Pollitt takes to task poor Robert Putnam, for having the temerity
to suggest that Americans should "come together in 'civic community;'
as they did during World War II." Putnam, she complains, actually
writes approvingly (the idea!) of "victory gardens in nearly
everyone's backyard, the Boy Scouts at filling stations collecting
floor mats for scrap rubber, the affordable war bonds, the practice
of giving rides to hitchhiking soldiers and war workers." Fortunately,
Pollitt can see right through his nostalgia, to the crypto-fascism
lurking beneath. "Those would be certified heterosexual, Supreme-Being-believing
scouts, I suppose," she writes, "and certified harmless
and chivalrous hitchhiking GIs, too not some weirdo in uniform
who cuts you to bits on a dark road."
It's difficult
to know what to make of such an irrelevant and bilious aside
but then, for Ms. Pollitt, it's the perpetually snarky attitude
that counts, not the actual content of her commentary. And no sooner
has she blindsided the reader with one broadside then she is on
to another, blasting American liberals for "defending the moral
legitimacy of bombing Afghanistan and damning Noam Chomsky to hell"

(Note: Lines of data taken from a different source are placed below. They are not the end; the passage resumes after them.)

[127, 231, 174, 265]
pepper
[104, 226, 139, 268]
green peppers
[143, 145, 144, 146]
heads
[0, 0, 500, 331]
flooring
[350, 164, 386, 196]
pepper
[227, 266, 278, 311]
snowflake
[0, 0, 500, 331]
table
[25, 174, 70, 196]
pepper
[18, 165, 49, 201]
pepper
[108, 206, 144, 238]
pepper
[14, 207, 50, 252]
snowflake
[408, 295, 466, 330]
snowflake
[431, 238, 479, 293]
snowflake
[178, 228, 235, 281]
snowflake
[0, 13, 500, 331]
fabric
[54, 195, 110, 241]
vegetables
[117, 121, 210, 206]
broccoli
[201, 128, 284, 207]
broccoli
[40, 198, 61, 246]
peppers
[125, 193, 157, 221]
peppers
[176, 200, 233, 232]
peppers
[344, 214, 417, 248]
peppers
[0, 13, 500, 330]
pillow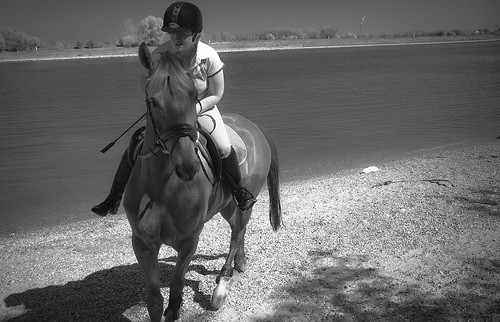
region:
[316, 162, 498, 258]
pebbles along the beach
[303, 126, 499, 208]
a rocky shore line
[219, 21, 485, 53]
a low coast line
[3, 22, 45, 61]
small trees in the distance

while ignoring "the real-world consequences of this war."
These include, apparently, "five and a half million Afghans
starving .... thousands of new Taliban fans and recruits for anti-American
suicide missions ... (and) a protracted war with a determined, hardy
foe that draws in Central Asia, enrages the Muslim masses and destabilizes
Pakistan or Indonesia or another country to be named later."
After this
little laundry list of worst-case scenarios, the time might seem
ripe for a segue into Ms. Pollitt telling us, finally, just what
America's response to September 11 should be. But no such
luck she has bigger fish to fry. For one thing, there is
the "gendered element" in this conflict, defined by the
"absence of female bylines in op-eds about the war," the
booing of Hillary Clinton at Madison Square Garden (an affront to
women everywhere!), and "the slavish eagerness of the media
to promote the callow and inadequate Dubya as a strong leader whose
'cockiness' (interesting word) and swagger are just what Americans
need in the hour of crisis." (Just who has praised George W.
Bush's "cockiness" is never revealed but hey, it
makes good copy.)
And then Pollitt
produces this pearl: "9/11 and its sequelae have definitely
rehabilitated such traditional masculine values as physical courage,
upper-body strength, toughness, resolve. The WTC attack is men vs.
men firefighters v. fanatics. (It would seem positively ungrateful
to ask why, in a city half black and brown, the "heroes"
were still mostly white, and, for that matter, still mostly male.)"
Why yes, Ms.
Pollitt, it would be positively ungrateful. As would putting
heroes in quotation marks, one would think. But then, presumably
Katha Pollitt can see right through "heroism," just like
she can see through everything else.